What does HackerNews think of vftool?

A simple macOS Virtualisation.framework wrapper

Language: Objective-C

As an alternative, here's a really minimalist command-line wrapper to run VMs in the macOS Virtualization.framework: https://github.com/evansm7/vftool
I've been using vftool with arm64 Ubuntu server cloudimg. Directly uses the virtualization framework, easy to work with once you get it going.

https://github.com/evansm7/vftool

my command: vftool -k vmlinuz -i initrd -d disk.img -p 4 -m 2048 -a "console=hvc0 irqaffinity=0 root=/dev/vda"

Linux can be run on Virtualization.framework on Mac M1 without qemu [1].

Would it be possible to run FreeBSD similarly without qemu?

[1] https://github.com/evansm7/vftool

VMs work. Qemu is working with patches. You have to build it though. None of the releases seems to be patched yet. There is an early preview of Parallels. Both Linux and Windows on Arm are working. Docker has an early release as well. There are few prebuilt projects on Github too:

https://github.com/evansm7/vftool

https://github.com/KhaosT/SimpleVM

https://github.com/ubenmackin/ACVM

I needed to add a persistent network configuration (which I didn't really figure out -- I was okay with starting an interface manually. I also had to re-generate the SSH host keys for some reason.

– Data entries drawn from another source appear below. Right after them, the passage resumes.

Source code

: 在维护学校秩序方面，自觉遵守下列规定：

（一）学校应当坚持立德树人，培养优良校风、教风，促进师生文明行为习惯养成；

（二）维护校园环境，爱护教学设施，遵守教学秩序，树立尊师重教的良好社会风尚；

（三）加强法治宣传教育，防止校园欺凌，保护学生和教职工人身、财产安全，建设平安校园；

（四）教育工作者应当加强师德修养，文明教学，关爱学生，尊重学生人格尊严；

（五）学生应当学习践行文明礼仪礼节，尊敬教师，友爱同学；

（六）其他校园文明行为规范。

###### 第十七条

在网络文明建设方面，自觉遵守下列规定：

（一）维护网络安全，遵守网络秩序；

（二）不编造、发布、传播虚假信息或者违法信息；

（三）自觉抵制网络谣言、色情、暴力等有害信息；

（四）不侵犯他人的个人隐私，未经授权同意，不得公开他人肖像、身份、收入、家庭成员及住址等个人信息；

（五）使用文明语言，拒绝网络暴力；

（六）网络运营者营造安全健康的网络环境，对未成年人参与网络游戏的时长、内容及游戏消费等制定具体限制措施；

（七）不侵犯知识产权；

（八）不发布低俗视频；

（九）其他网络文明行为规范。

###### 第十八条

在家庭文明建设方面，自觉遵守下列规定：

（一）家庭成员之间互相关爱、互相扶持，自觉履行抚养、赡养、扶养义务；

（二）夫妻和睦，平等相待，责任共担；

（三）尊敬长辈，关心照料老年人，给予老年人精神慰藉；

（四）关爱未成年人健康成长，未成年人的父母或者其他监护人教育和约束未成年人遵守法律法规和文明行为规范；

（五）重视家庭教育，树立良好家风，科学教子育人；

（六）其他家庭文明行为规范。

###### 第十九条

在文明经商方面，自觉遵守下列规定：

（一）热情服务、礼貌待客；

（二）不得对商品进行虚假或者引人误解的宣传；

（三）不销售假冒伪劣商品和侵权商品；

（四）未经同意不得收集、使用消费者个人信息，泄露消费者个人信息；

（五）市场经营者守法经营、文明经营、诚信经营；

In order to do these, I loaded the image in initramfs (basically started the VM w/o specifying root=/dev/vda as the command line argument). Then I mounted /dev/vda and chroot'd to it. Then I could change the root password to something that I knew, and setup the keys / config.

So, instead of tweaking the setup script, I ended up making the changes manually, but it should be scriptable.

I also was able to use the Ubuntu kernel/initrd to load a Debian 10 image as well. The default Debian 10 cloud image doesn't include the necessary kernel modules (virtio_console might be the only one necessary to add).

I've spent a few days testing out this and the linked vftool (https://github.com/evansm7/vftool) to try to get a Debian VM. It's not an easy thing, but it did eventually work. I ended up corrupting the disk image though, so that wasn't fun.

In order to do this on my Mac w/o needing a Linux machine, I installed ext4fuse so that I could mount raw disk images and mount partitions. I followed instructions from this GH issue, which was a great help.